Web interface edit records:
=====

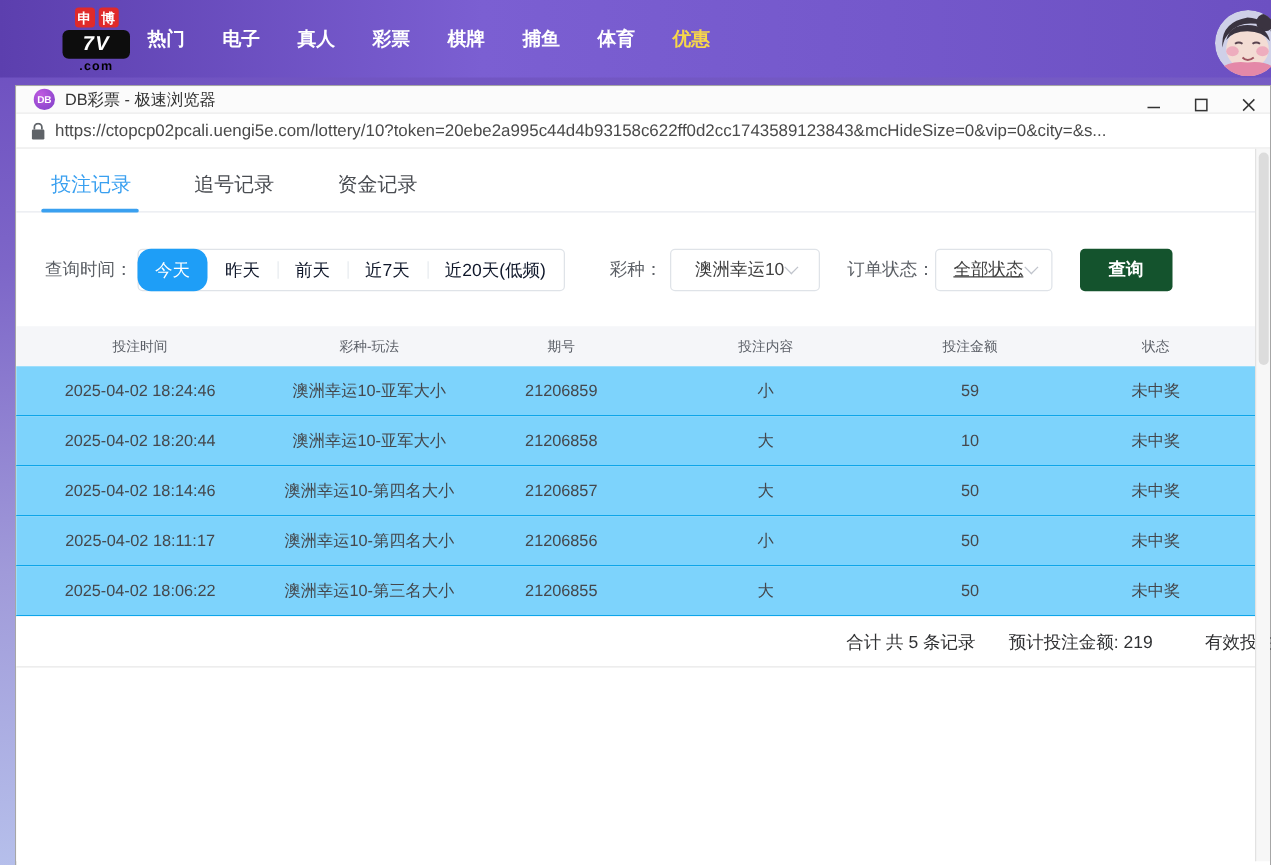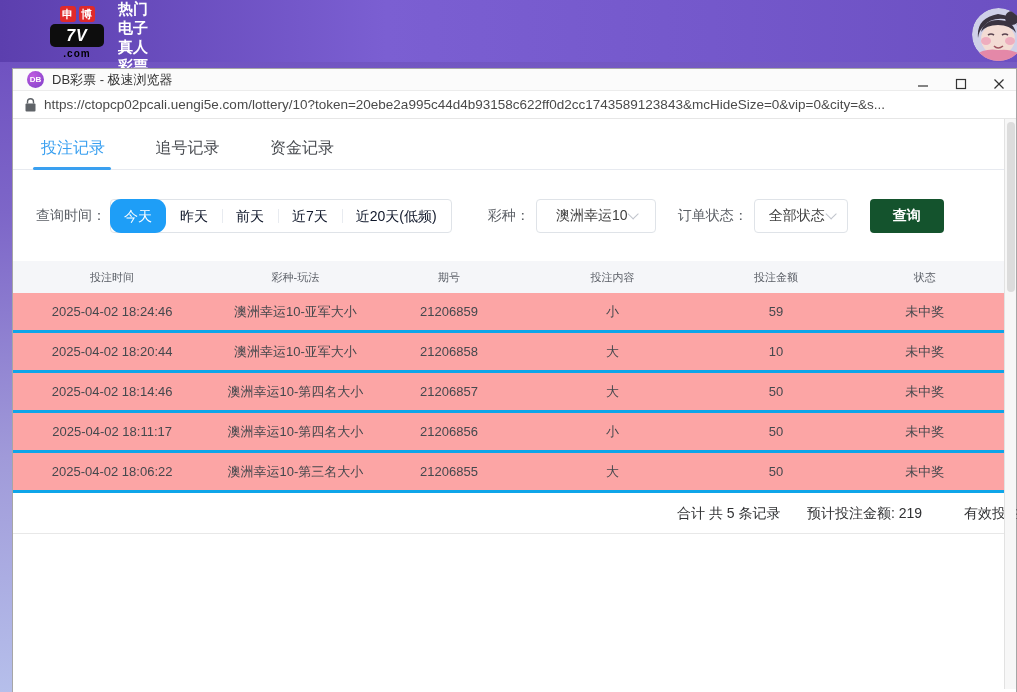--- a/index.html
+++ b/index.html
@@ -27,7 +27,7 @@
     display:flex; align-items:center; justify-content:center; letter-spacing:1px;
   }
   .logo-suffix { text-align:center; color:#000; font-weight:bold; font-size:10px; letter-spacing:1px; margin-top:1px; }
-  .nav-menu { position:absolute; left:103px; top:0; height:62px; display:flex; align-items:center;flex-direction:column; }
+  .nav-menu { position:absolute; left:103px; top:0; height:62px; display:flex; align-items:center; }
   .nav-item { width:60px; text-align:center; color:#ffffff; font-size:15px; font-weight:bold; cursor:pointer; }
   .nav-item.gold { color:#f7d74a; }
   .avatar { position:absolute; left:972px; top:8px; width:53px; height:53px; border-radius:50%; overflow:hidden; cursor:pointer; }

=====

**Work to be completed:** Read the entries above, then pull out the lines that include "pointer".

**Result below:**
   .nav-item { width:60px; text-align:center; color:#ffffff; font-size:15px; font-weight:bold; cursor:pointer; }
   .avatar { position:absolute; left:972px; top:8px; width:53px; height:53px; border-radius:50%; overflow:hidden; cursor:pointer; }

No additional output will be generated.